Die Hyazinthenstimme von Daria Wilke
Nick Lüthi
Irgendwo in der Steiermark steht ein Schloss. Mitten in einem Laubwald. Bevölkert wird dieses Schloss fast ausschliesslich von Knaben und Männern. Regiert wird das von den Bewohnern Haus Settecento genannte Schloss, von einem rothaarigen Zaren. Getreu dem Namen des Hauses, lässt der Zar darin den Barock wiederaufleben. Mitsamt all seinen Traditionen. Auch den grausamsten. Fast alle Männer und Jungen des Hauses sind Kastraten und werden im Schloss zu männlichen Sopranisten ausgebildet.
Daria Wilkes deutschsprachiges Debüt fusst auf einem Gedankenspiel. Was wäre, wenn die Tradition der Kastratensänger gar nie aufgegeben worden ist und seit jeher im Versteckten weiter praktiziert wird? Erzählt wird dieses Gedankenspiel subtil und sachte aus zwei Perspektiven. Matteo, der begnadetste Sänger des Hauses, berichtet als Ich-Erzähler von seiner Ausbildung, der Erziehung und den Vorgängen im Schloss. Eine auktoriale Erzählstimme bildet dessen Gegenpart. Die Perspektiven wechseln sich in jedem Kapitel ab und werden auch typographisch konsequent voneinander abgegrenzt. Matteos Schilderungen sind in Serifen-Schrift gesetzt, auktoriale Passagen in serifenfreier Schrift.
Der Kniff, das Geschehen in die Jetztzeit zu verlegen, erlaubt es, einerseits weiterhin historische Bezüge zum Barock, seien es die Opern oder die berühmten Sänger, zu machen, andererseits wird die Tradition des Barocks so immer wieder reflektiert und gespiegelt. Wilke hat äusserst gründlich recherchiert und knüpft breite Bezüge in den Barock und die historische Tradition der Kastratensänger, die ursprünglich schlicht als “Musico” bezeichnet wurden.
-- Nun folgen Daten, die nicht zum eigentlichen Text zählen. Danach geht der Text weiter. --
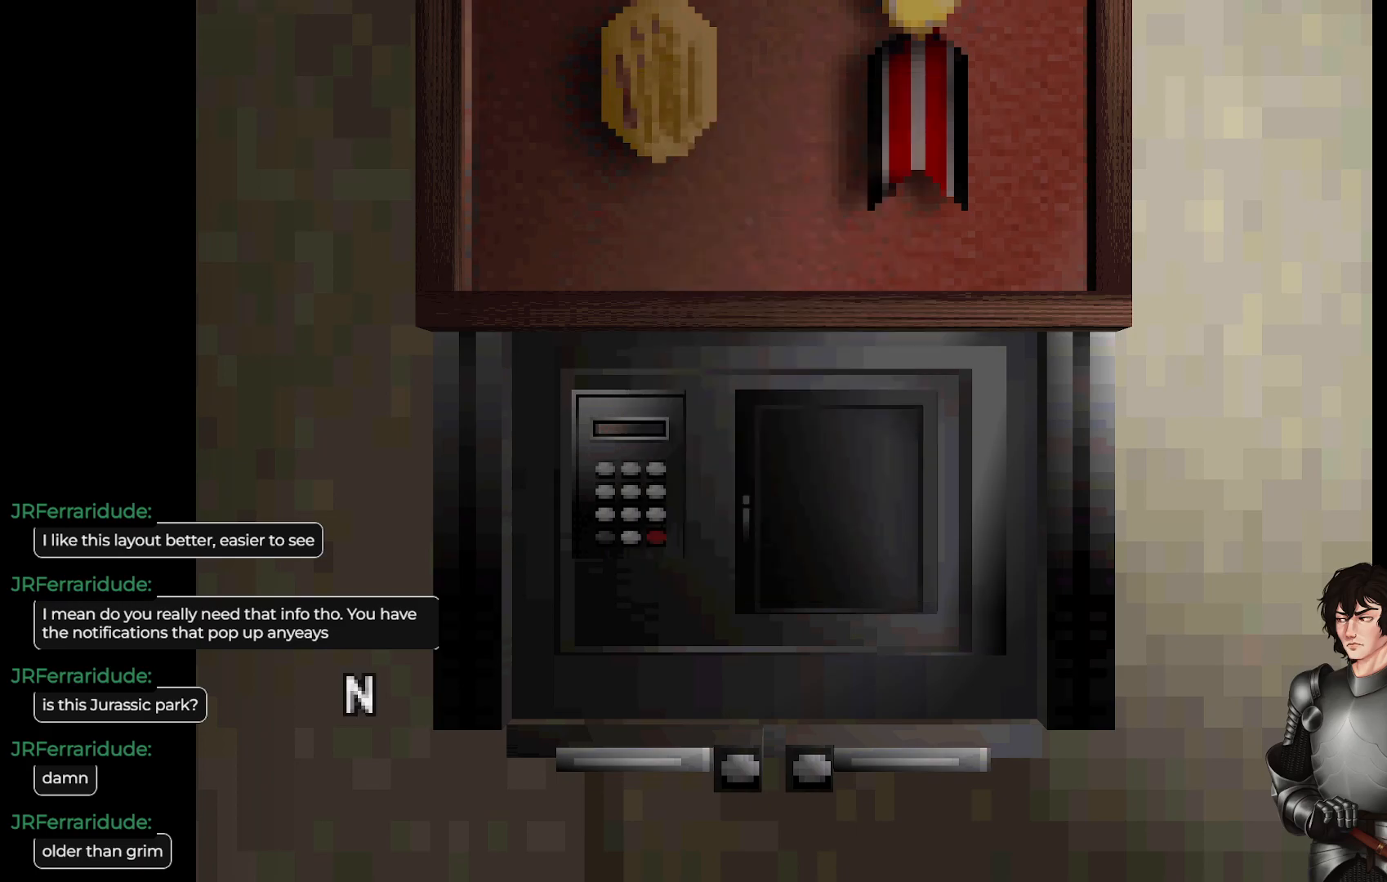
{"buttons": ["R2"], "left_stick": "center", "right_stick": "center", "events": [[400, "R2", "down"]]}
Bereits der erste Satz beginnt mit einer Auflistung berühmter Sänger der Epoche. Und da der Barock hier ja im wortwörtlichen Sinne aus der Zeit gefallen ist, wird der Kontrast zwischen barocker Tradition und dem modernen Leben ausserhalb des Schlosses besonders hervorgehoben. Diese Spannung zwischen Tradition und Moderne wird im Roman umgemünzt und ermöglicht der Geschichte eine weitere Dimension, die die menschliche Psyche in Gefangenschaft und konstanter Überwachung abbildet.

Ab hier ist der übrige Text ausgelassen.